New Sleep Aid Dayvigo Is Not Clinically Effective for Insomnia
Dayvigo is a new sleep aid that was recently approved by the FDA in December, 2019 for the treatment of insomnia. It is an orexin antagonist that works by inhibiting the wakefulness-promoting effect of orexin, a neuropeptide. A recent study funded and conducted by the company that markets Dayvigo, Eisai, demonstrates that, like its predecessors, Dayvigo is not clinically effective for insomnia.
This study, published in JAMA Network Open, was conducted with just over 1000 adults age 55 and older. The primary measure was improvement in sleep-onset insomnia as measured by reductions in sleep-onset latency (number of minutes to fall asleep). Sleep-onset latency was measured by objective polysomnograms (EEG) on the first two nights subjects took Dayvigo, and then on nights 29 and 30 after one month of nightly use. Subjective sleep-onset latency as measured by a sleep diary- an important measure because it assesses subjects’ perceived changes in the time it took to fall asleep- was also assessed after one and four weeks of treatment. A strength of this study was that Dayvigo was compared not only to a placebo but also to Ambien. However, a major drawback of this study was that it either did not assess, or did not report, changes in total sleep time. This is a remarkable omission given that the main reason insomnia patients take a sleeping pill is to obtain more sleep.

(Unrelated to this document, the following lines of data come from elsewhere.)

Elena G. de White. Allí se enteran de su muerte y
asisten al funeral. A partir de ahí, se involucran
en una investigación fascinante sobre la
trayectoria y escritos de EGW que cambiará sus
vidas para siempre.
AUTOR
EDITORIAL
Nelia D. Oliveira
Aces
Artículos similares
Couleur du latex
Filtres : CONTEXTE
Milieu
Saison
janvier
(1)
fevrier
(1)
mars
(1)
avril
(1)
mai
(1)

The objective EEG results indicated that Ambien and Dayvigo only helped subjects fall asleep 7 and 13 minutes faster than a placebo, respectively. Although Davigo helped subjects fall asleep a few minutes faster than Ambien, these improvements are underwhelming. In fact, they are virtually meaningless clinically since subjects required 45 minutes to fall asleep at baseline. Similarly, the sleep diary results showed that, at week one and four of treatment, Ambien and Dayvigo only helped subjects fall asleep 5 and 10 minutes faster than placebo, respectively. Because research involving thousands of insomnia patients demonstrates that insomnia patients require an average of about 75 minutes each night to fall asleep, improvements of 5 to 10 minutes to fall asleep compared to placebo are not clinically significant. Subjects would still have significant insomnia because they require over an hour to fall asleep.

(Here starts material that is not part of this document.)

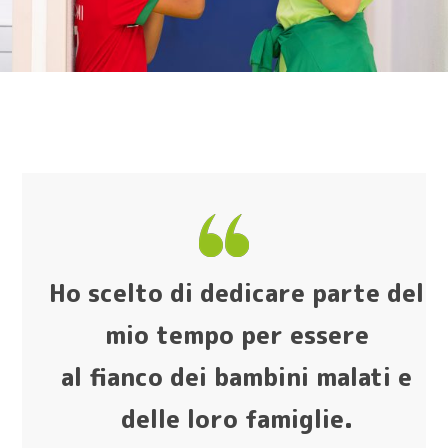
Ho scelto di dedicare parte del
mio tempo per essere
al fianco dei bambini malati e
delle loro famiglie.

In summary, both Dayvigo and Ambien produced small, clinically insignificant improvements of 5 to 10 minutes on subjective perception of sleep onset latency, and 7 to 13 minutes on objective measures of sleep-onset latency. The fact that this study did not report on changes in total sleep time as a primary outcome variable is highly irregular and problematic. This omission likely indicates that neither drug has significant effects on total sleep time, thereby casting further doubt on the efficacy of these medications.
This study is another example of drug companies designing sleeping pill studies that focus on statistical significance of very small benefits while completely ignoring the fact that these small statistical benefits are clinically meaningless.